Great post, Thomas. I’m sure that, on balance, social media has been good for my reading life, even though it takes up time that could be spent reading. I have only been on Facebook for a couple of years, but in that time I’ve become good friends with many likeminded readers, which has been a delight. I’ve also received some excellent book recommendations from Goodreads and book blogs. Thanks to you, I discovered the pleasure of reading Barbara Pym, Anita Brookner and Penelope Lively. So, for me, the benefits of social media with respect to reading far outweigh the negatives.
I agree with you so much. The quality of my reading has improved so much – through book blogs (such as yours. I’ve just finished a May Sarton book thanks to you) and book groups.
You’ve really got me to re-think my attitude towards the time I spend on my devices. I certainly have been introduced to many great books through podcasts and Booktube and book blogs. Thanks for this great piece.
Yes yes yes ! Bloggers have changed my (reading) life too. And I’m glad to learn that Then We Came To The End is a favourite of yours, because I put it on my wishlist recently without knowing anything about it (can’t remember why, really). And I love your idea of a reading village (a reading castle would be nice too, Simon would love that !).
Great post. I love reading about people’s reading history!
Like Laura, I read waaay more now than I did before the advent of the internet and social media. prior to 2005 or so, in good year I read I would estimate I read 20 books, tops but on average probably more like 5-10. Now I routinely read 80-100 books a year. Less time spent out and about (parties, clubs, etc. stuff I don’t really do any more) helps too, for sure. I think the biggest thing is I watch less television (ie none) now.
The first book blog I found was Citizen Reader and through her I think I discovered you and then through you Simon Thomas.
I think I found out about Simon Savidge through his comments on The Guardian website. All roads lead to Simon S.
So very true. I hardly know anyone in real life who makes recommendations such a close match to my actual interests and tastes, as the fellow bloggers I have found. I used to actually browse library shelves and pick books totally at random, but back then I didn’t blog or journal my reads, so I don’t know how many were ‘misses’. Now I can’t imagine such directionless browsing, as a am swamped by lists and piles of books I long to read!
Lovely post :) And I’m so glad the book blogging world rescued you from mediocre books!
I agree about the mediocre books, I’m much more discerning now — and my TBR pile is much bigger! I keep buying books based on bloggers’ recommendations and I mostly love them, but I fear I will never read them all. Also, sometimes I wonder if I spend more time reading about books than actually reading books. I suppose I can’t have one without the other!

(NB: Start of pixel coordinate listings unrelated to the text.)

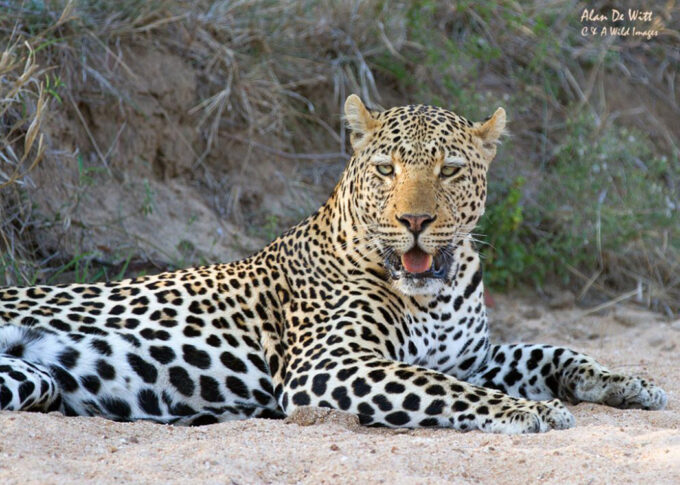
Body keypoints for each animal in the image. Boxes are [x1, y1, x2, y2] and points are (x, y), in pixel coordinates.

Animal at [0, 95, 666, 433]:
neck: (438, 291)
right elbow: (443, 389)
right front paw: (528, 410)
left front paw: (629, 382)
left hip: (36, 379)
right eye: (386, 170)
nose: (415, 221)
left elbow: (555, 351)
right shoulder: (331, 364)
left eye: (450, 169)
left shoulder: (472, 356)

Love this, and completely agree. I, too, found book bloggers in 2009, and share a similar path – the two Simons were a couple of the first that I found, along with Cornflower and Claire at Captive Reader. I don’t know why British bloggers were easier for me to find, but they were at the time. Not long after I found you and Andi and Amanda and the Dewey Readathon.
These days most of my book news comes more from Instagram and bookish podcasts than blog reading. As life got busier and my phone was continually with me (the laptop not so much) it was just an easier way to keep in touch. I miss my days of more leisurely reading book blogs, but glad that IG and my earbuds are there to keep me in the loop.
Another book blogger recently wondered how people found out about books before the Internet. I used book subscriptions like Book of the Month, Literary Guild, Doubleday. You joined, got 6 or so books for $1 and committed to buy more. You got a little magazine of book descriptions to chose from every month. (then you quit when you fulfilled your obligation, and joined again later to get 6 books for $1!)